* [Exercise text]

+ + +

That has been the generally accepted position since at least the late 17th century, despite some 18th century disputes (see below) in politically sensitive areas such as prosecutions for seditious libel.
Penn and Mead, and Bushel’s Case

Photo: Via Wikimedia, William Penn and William Mead plaque at the Old Bailey.
(Note: For those interested in a much fuller account of the Penn and Mead case, see the interesting article Jurors v. Judges in Later Stuart Stuart England: The Penn/Mead Trial and Bushell's Case by John A. Phillips and Thomas C. Thompson, 1986, Minnesota Journal of Law and Inequality)
In September 1670, just over 350 years ago, the trial of two Quakers, William Penn and William Mead took place at the Old Bailey. They were charged that they “unlawfully and tumultuously did assemble and congregate themselves to the disturbance of the peace” in Gracechurch Street, London, that they there did preach, and caused a great concourse and tumult of people in the street, to the great terror and disturbance of many of the liege people and subjects of the King, to the ill example of all others. They had been arrested in August for violating the Conventicle Act of 1664, which forbade religious assemblies of more than five people outside the Church of England’s auspices. The defendants did not deny that they were present there, as several eye witnesses told the court. The judges (or so we may infer) considered that the evidence was so conclusive as to bear no alternative interpretation to that of the prosecution.
According to the record of the case in the volume of State Trials, (which - we should note - was written up by the defendants!) the jury’s first verdict was this:
“Guilty of speaking in Gracechurch Street”.
The Recorder (one of the judges) told the jury: “the law of England will not allow you to depart till you have given in your Verdict”, meaning that the jury’s verdict was incomplete.
The foreman replied, “we have given in our verdict, and we can give in no other”.
They were sent away to “go and consider it once more, that we may make an end of this troublesome business”. They shortly returned, and read out the following verdict:
“We the jurors, hereafter named, do find William Penn to be guilty of speaking or preaching to an assembly, met together in Gracechurch St, the 14th of August last, 1670. And that William Penn is not guilty of the said indictment.”

+ + +

* [Material shown]

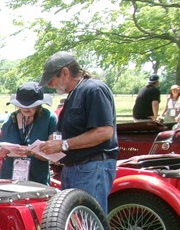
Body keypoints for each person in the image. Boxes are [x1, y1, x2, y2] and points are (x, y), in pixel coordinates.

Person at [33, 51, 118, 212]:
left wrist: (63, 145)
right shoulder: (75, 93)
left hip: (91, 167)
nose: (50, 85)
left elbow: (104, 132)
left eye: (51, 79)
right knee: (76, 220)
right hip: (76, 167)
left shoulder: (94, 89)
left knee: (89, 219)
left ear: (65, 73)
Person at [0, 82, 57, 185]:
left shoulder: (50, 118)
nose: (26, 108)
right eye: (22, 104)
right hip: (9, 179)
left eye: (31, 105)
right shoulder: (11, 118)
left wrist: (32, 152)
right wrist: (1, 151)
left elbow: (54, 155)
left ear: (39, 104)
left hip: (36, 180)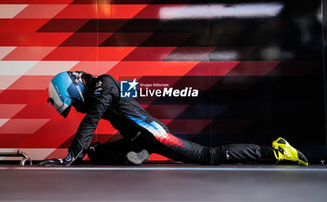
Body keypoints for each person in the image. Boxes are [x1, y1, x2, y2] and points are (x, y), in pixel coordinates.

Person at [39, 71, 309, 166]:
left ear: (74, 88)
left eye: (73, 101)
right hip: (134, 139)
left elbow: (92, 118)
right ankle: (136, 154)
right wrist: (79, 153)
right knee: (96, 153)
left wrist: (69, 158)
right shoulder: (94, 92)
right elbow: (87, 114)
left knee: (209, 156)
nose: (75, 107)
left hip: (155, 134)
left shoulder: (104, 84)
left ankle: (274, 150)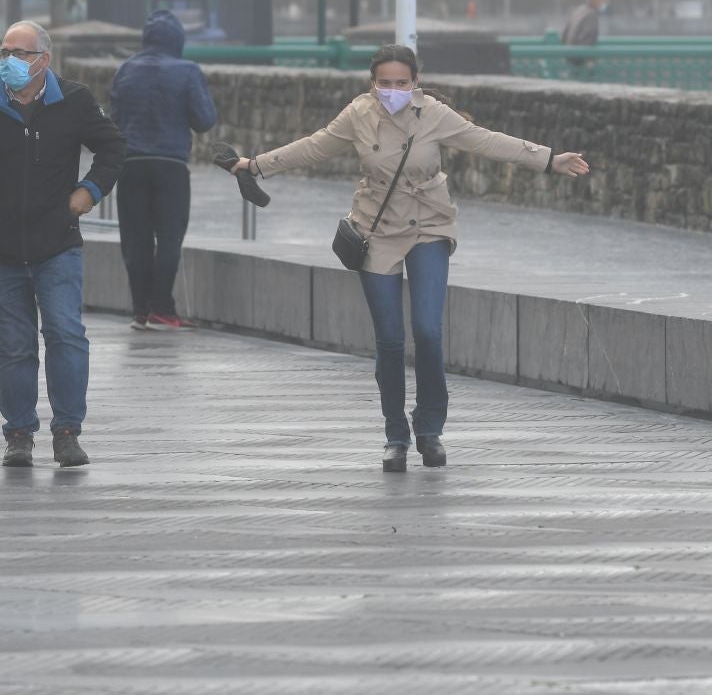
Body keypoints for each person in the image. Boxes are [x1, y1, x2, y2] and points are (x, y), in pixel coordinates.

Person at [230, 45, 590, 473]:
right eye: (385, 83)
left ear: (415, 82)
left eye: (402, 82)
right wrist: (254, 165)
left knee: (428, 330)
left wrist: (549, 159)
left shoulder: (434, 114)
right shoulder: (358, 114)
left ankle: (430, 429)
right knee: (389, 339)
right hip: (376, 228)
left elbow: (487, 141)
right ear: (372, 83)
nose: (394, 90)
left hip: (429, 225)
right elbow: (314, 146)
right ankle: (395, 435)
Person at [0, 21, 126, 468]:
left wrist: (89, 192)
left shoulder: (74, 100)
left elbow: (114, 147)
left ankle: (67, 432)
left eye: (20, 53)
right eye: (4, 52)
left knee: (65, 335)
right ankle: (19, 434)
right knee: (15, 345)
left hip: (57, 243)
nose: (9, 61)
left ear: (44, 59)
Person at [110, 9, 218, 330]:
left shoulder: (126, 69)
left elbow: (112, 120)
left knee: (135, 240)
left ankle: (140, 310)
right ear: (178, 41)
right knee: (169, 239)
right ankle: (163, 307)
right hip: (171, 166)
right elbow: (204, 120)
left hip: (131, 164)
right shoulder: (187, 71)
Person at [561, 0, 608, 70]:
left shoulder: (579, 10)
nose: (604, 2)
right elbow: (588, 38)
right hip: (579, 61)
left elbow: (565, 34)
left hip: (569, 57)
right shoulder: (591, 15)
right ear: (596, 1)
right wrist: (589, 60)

+ + +

* [Task instructions] Retype the Penn and Mead text word for word, taking in everything from "Penn and Mead, and" down to "Law and Inequality)".

* [Expected answer]
Penn and Mead, and Bushel’s Case

Photo: Via Wikimedia, William Penn and William Mead plaque at the Old Bailey.
(Note: For those interested in a much fuller account of the Penn and Mead case, see the interesting article Jurors v. Judges in Later Stuart Stuart England: The Penn/Mead Trial and Bushell's Case by John A. Phillips and Thomas C. Thompson, 1986, Minnesota Journal of Law and Inequality)